● Extracted records

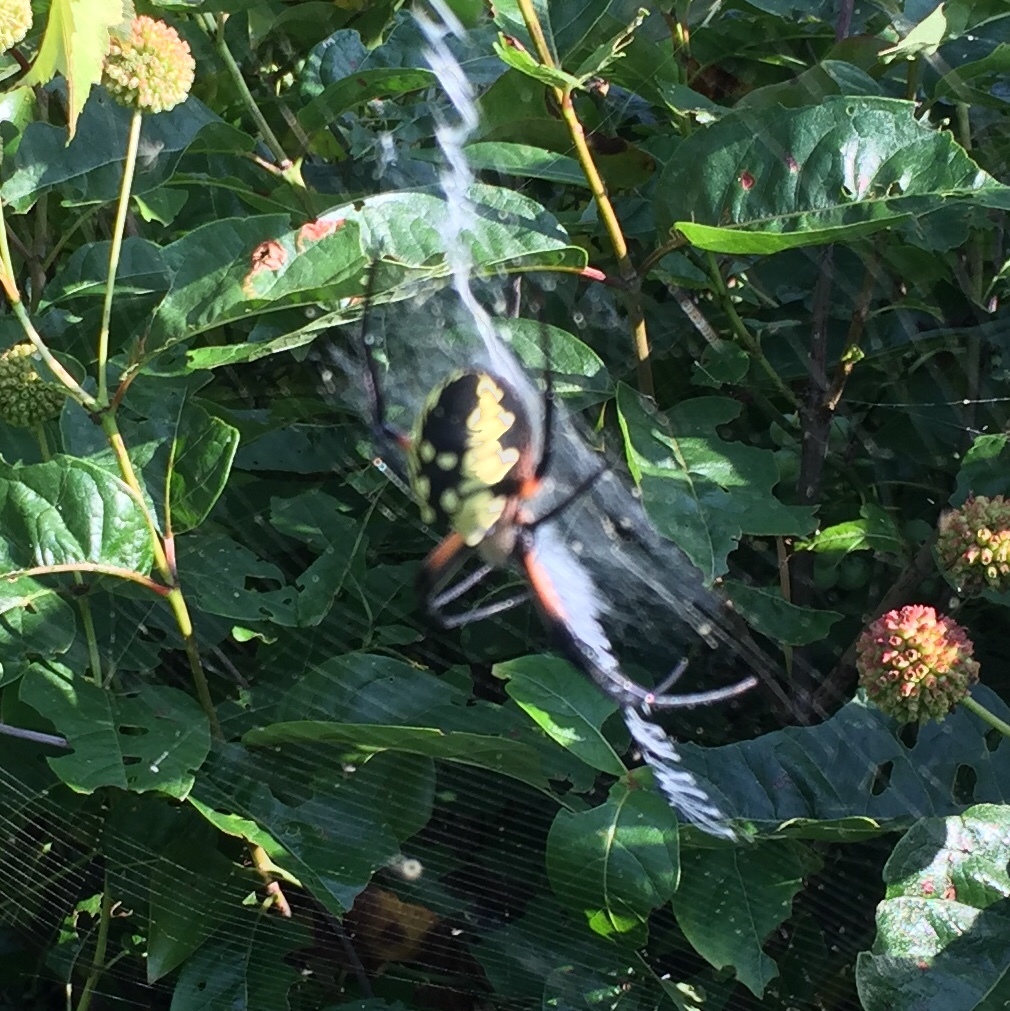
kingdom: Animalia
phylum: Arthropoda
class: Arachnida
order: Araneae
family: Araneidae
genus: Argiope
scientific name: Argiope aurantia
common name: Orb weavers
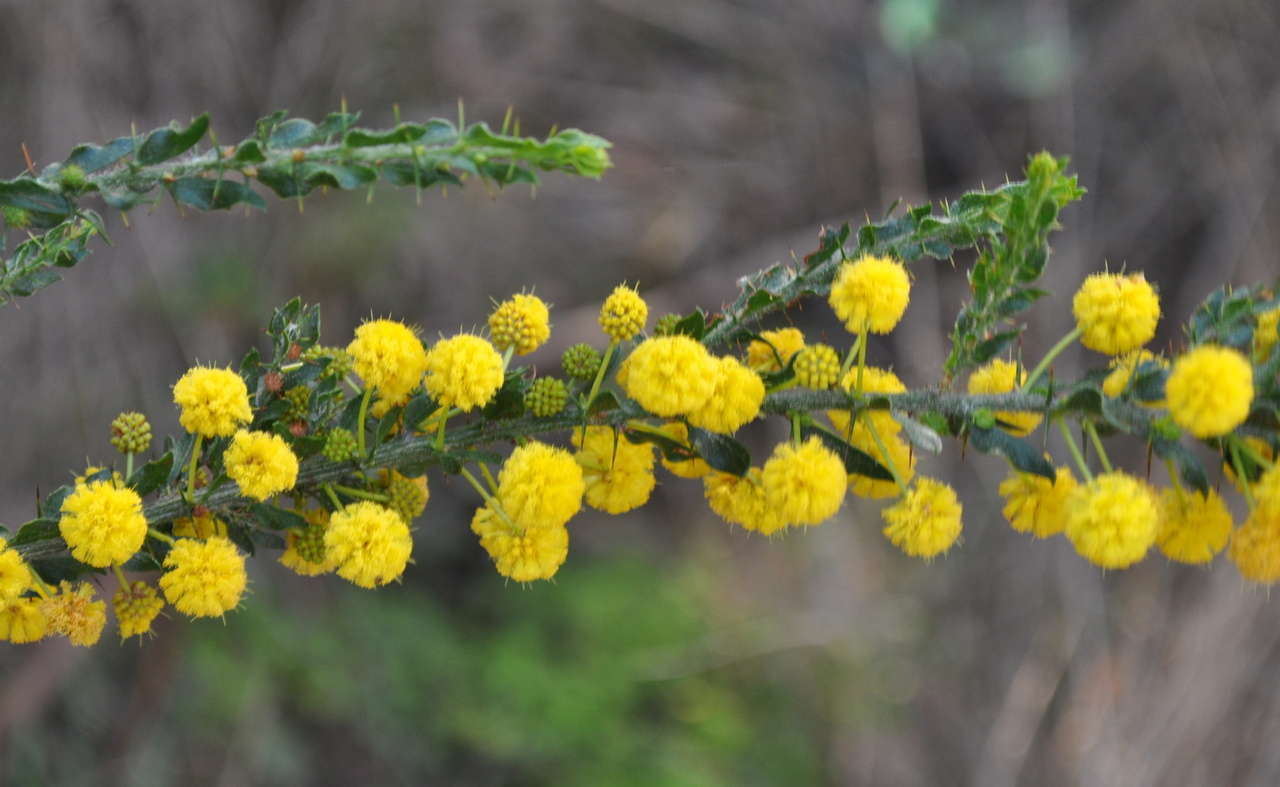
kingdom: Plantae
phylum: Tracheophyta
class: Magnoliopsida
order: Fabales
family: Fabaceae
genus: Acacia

● WHAT TO PRODUCE
Reproduce every text line from the records above without changing anything, and leave the pictures out of your answer.

● SOLUTION TO THIS PROBLEM
kingdom: Animalia
phylum: Arthropoda
class: Arachnida
order: Araneae
family: Araneidae
genus: Argiope
scientific name: Argiope aurantia
common name: Orb weavers
kingdom: Plantae
phylum: Tracheophyta
class: Magnoliopsida
order: Fabales
family: Fabaceae
genus: Acacia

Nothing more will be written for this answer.